If you take that as the baseline, you’ll see that most Major League baseball teams spend several times as much as the NASCAR teams. The Yankees had a payroll that was almost 10 times as much last year:

The Minnesota Twins, on the other hand were the ‘shoestring’ operation of the League:

And that’s just the payroll, which is, admittedly, the largest part of the expenses for a MLB team. Even if you increase the amount the most successful teams spend by 50%, you only barely equal what the cheapest team in the league pays for payroll.

  1. That $50k I mentioned earlier? That buys the car, sans tranny and engine. The only reason Dave Marcis can operate on that is because he has volunteer crew, his own garage (literally, GARAGE), and engines from Dale Earnhardt Inc. Any team that actually intends to finish well will have three or four cars (some have, like, ten), engines for all of them and possibly backups, a real shop, crew for the shop, a transporter (that alone can cost better than $200,000), specially-trained pit crew for the track, the tires, the various parts, and a teammate (so multiply the whole thing by 2).

  2. How do baseball teams make money? Ticket sales. Because they OWN the stadium. How do NASCAR teams make money? Finishing. Depending on the race and the finish, they might not even get their entry fee back. It’s a lot easier to make the money to pay for shit back in baseball than it is in racing. It helps – a LOT – to have the sponsors.
    Ok, folks, I have YET to see any legitimate reason NASCAR should be banned or otherwise moved. Plenty of reasons not to like NASCAR, but again I say, if you don’t like it, you don’t have to watch it. Nobody’s duct-taping you to a chair with your eyes glued open and forcing you to watch the Dura-Lube 500 or anything like that. I personally hate basketball. I’m not saying it should be moved to Guatemala or even Chile.

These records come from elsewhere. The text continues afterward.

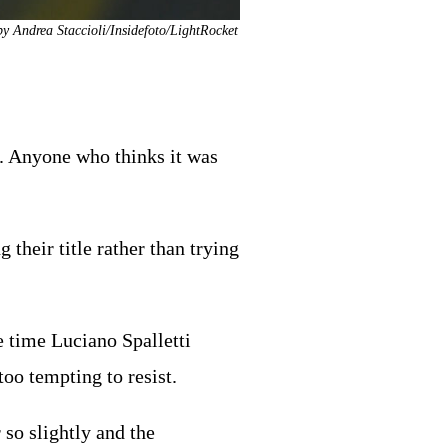
by Andrea Staccioli/Insidefoto/LightRocket
l. Anyone who thinks it was
their title rather than trying
e time Luciano Spalletti
oo tempting to resist.
so slightly and the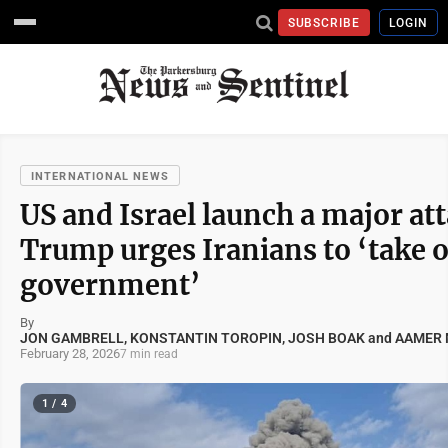
SUBSCRIBE
LOGIN
INTERNATIONAL NEWS
US and Israel launch a major at
Trump urges Iranians to ‘take 
government’
By
JON GAMBRELL, KONSTANTIN TOROPIN, JOSH BOAK and AAMER M
February 28, 2026
7 min read
1 / 4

In a land where synchronized swimming and water polo thrives, I too can see no reason for NASCAR to be banned. However, as long as I own a TV it shall be ignored.
I like football, and I freely admit it’s mostly because I buy the hype they force down my throat on a weekly basis. I can stand baseball, but I don’t follow it religiously. I fall asleep everytime I try to watch a game. I like hockey, but the coverage isn’t too extensive without cable TV. I cannot live without soccer, playing it or watching it. Just so you know, when I am king, soccer will be the national/mandatory sport.

All those sports rely on a fair amount of flowing testosterone. But at least it’s evident. Big sweating, burly, athletic guys and/or gals displaying their talents. The only thing that comes to mind when I think of NASCAR is Skeeter and Goober sitting around in their greasy coveralls, swilling Billy Beer, talking about their guns, their “trannies” (which by the way has a completely different meaning out here in SF) and which super models they’d like to plook, as if they’d ever have the chance.

It’s all in the perception.

Hmmmph. Read yourself. If I though you were a northerner, I would have added parenthetically “(and most other northerners)”. I was drawing a distinction.

My point in quoting the survey is that is the kind of information that sponsors/advertisers rely upon before making their promotion decisions. The sponsor base has grown rapidly over the past several years (it used to be almost all auto/alcohol/tobacco) precisely because sponsors are becoming increasingly convinced that it is not a redneck sport. Even if many people “play redneck for the day” when they go out to the track, a phenonemon I freely admit occurs.

I guess I’m just saying that your view of the sport is five years old.